In the Jubilee primaries, Kang'ata beat incumbent Kembi Gitura by garnering 158,167 votes. Kembi received 146,207. Kang'ata's win resulted in a bitter exchange of harsh words with his close rival, with each accusing the other of rigging. Gitura claimed that Kang'ata rigged in the primaries and was illegally declared the winner.

Kang'ata was elected the Senator for Murang'a County in the 2017 General Election. Kang'ata garnered 279,285 which translate to 55.11% of the vote cast.

After being sworn, Kang'ata, along with Nairobi's Johnson Sakaja, Kimani Wamatangi (Kiambu) and Nakuru's Susan Kihika applied for Gitura's old Senate Deputy Speaker seat. He served as Senate's Deputy Chief Whip after he was appointed by the majority party to that post. He also served as a temporary speaker in the Senate. In May 2020, Kang'ata replaced Susan Kihika as the Senate Majority Chief Whip of The Jubilee Party. On 9 February 2021, he was removed from that post and replaced by Senator Kimani Wamatangi.

On 9 August 2022, he contested for Murang'a county gubernatorial seat on a UDA ticket and won becoming the second Governor of this county. He succeeded Mwangi wa Iria.

== Governorship (2022 – present) ==
Since assuming office as the Governor of Murang’a County in August 2022, Irungu Kang’ata has prioritized reforms in healthcare, education, infrastructure and public financial management. His administration introduced digital revenue collection systems aimed at sealing revenue leakages and enhancing service delivery across sub-counties.

In 2024, a national survey by research firm InfoTrak ranked Mūrang'a County as the best-performing county in Kenya, giving Kang’ata a 68 percent approval rating, the highest among all 47 county governors. The survey credited his administration with effective project implementation, improved transparency, and citizen engagement.

== Economic Development and Investment ==
Under Governor Kang’ata’s leadership, Mūrang'a County has intensified efforts to attract domestic and international investment.
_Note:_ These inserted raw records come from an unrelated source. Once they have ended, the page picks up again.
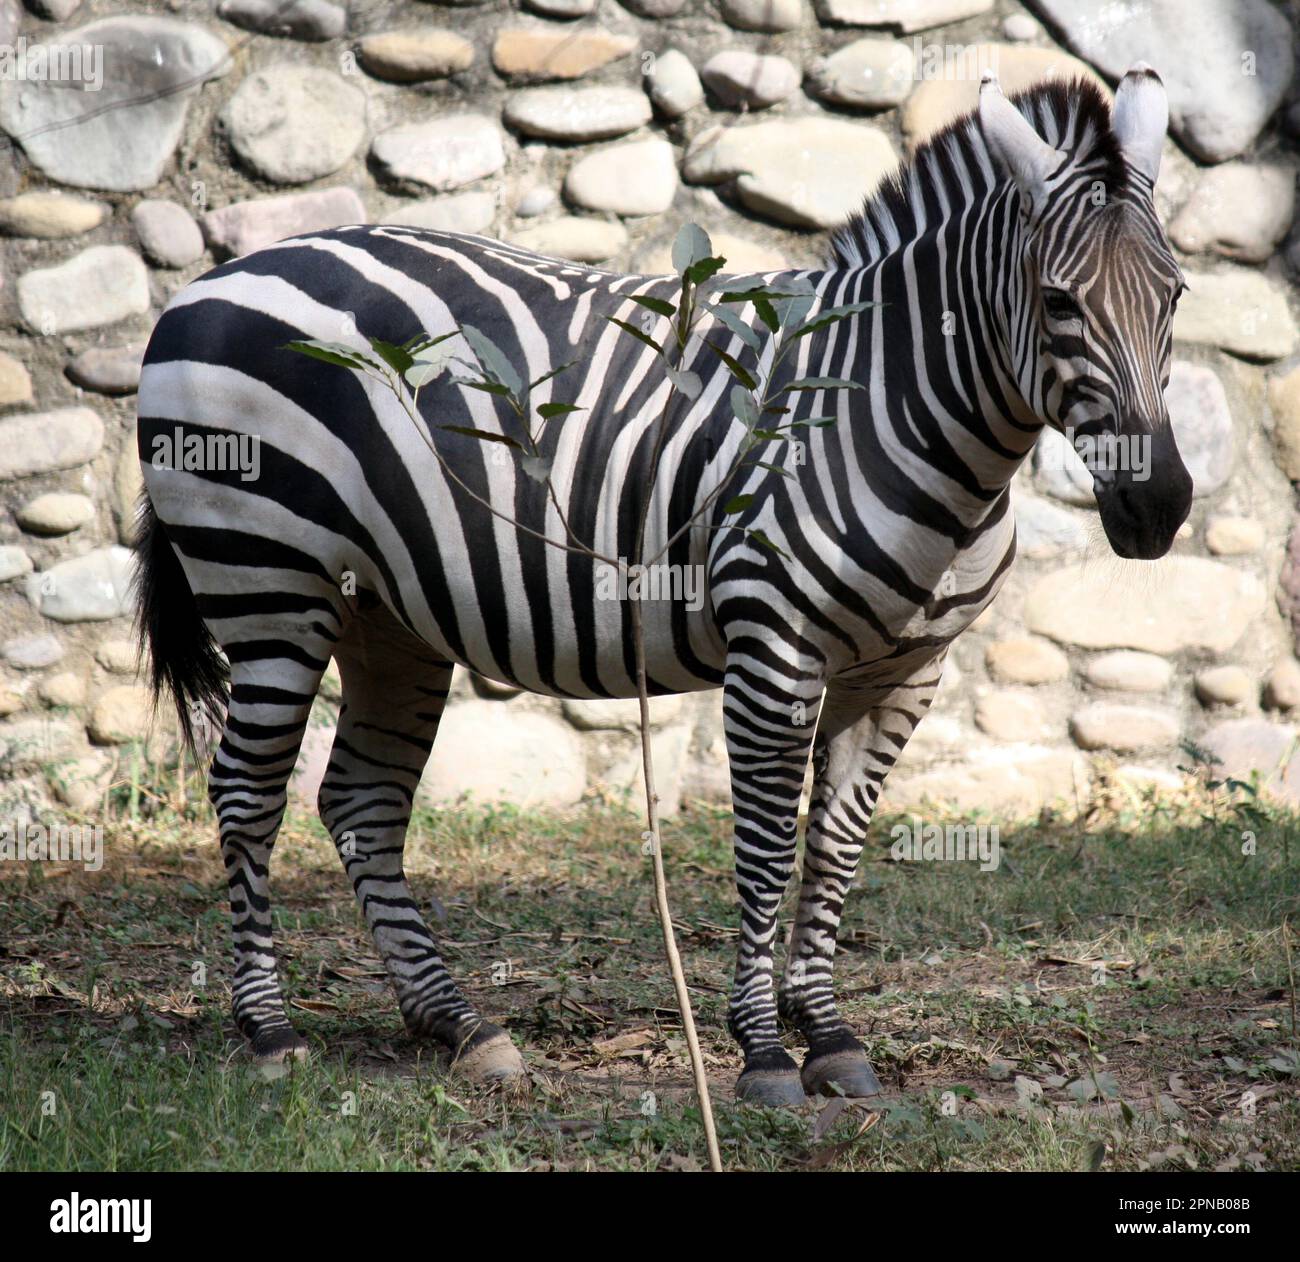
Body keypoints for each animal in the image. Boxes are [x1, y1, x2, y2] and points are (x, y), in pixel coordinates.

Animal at [137, 69, 1190, 1107]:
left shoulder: (905, 668)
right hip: (269, 580)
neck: (892, 407)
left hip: (385, 615)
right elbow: (766, 846)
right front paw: (763, 1053)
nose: (1159, 506)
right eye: (1058, 302)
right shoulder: (774, 647)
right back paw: (271, 1031)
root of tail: (218, 277)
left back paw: (460, 1025)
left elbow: (835, 844)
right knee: (247, 789)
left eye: (1176, 296)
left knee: (362, 801)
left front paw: (831, 1037)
In June 2025, the county government hosted the Mūrang'a Invest 2025 Conference at Thika Greens Golf Resort. The two-day event, themed “Unlocking Mūrang'a as an Industrial Hub,” focused on investment opportunities in agro-processing, healthcare, information technology, manufacturing and recreation. The event drew participation from government agencies, the private sector, and Kenyan diaspora investors.

== Strategic Planning and Governance ==
The Mūrang'a County Integrated Development Plan (CIDP) 2023–2027 and Annual Development Plan (ADP) 2024/2025 highlight Governor Kang’ata’s “proactive leadership” in spearheading key strategic priorities, including the automation of county services, youth empowerment programs, and agricultural value-chain development. These documents outline the county’s roadmap for infrastructure expansion, job creation, and social inclusion over a five-year period.

== Public Statements on Devolution and Governance ==
In September 2025, Kang’ata stated that while devolution remains one of the greatest achievements of Kenya’s 2010 Constitution, counties still face major challenges, including delayed national fund disbursements, corruption, and weak payroll systems. He urged the national government to strengthen accountability structures and ensure timely transfer of devolved funds to boost service delivery. His remarks reflected ongoing national debate about the sustainability and efficiency of devolved governance.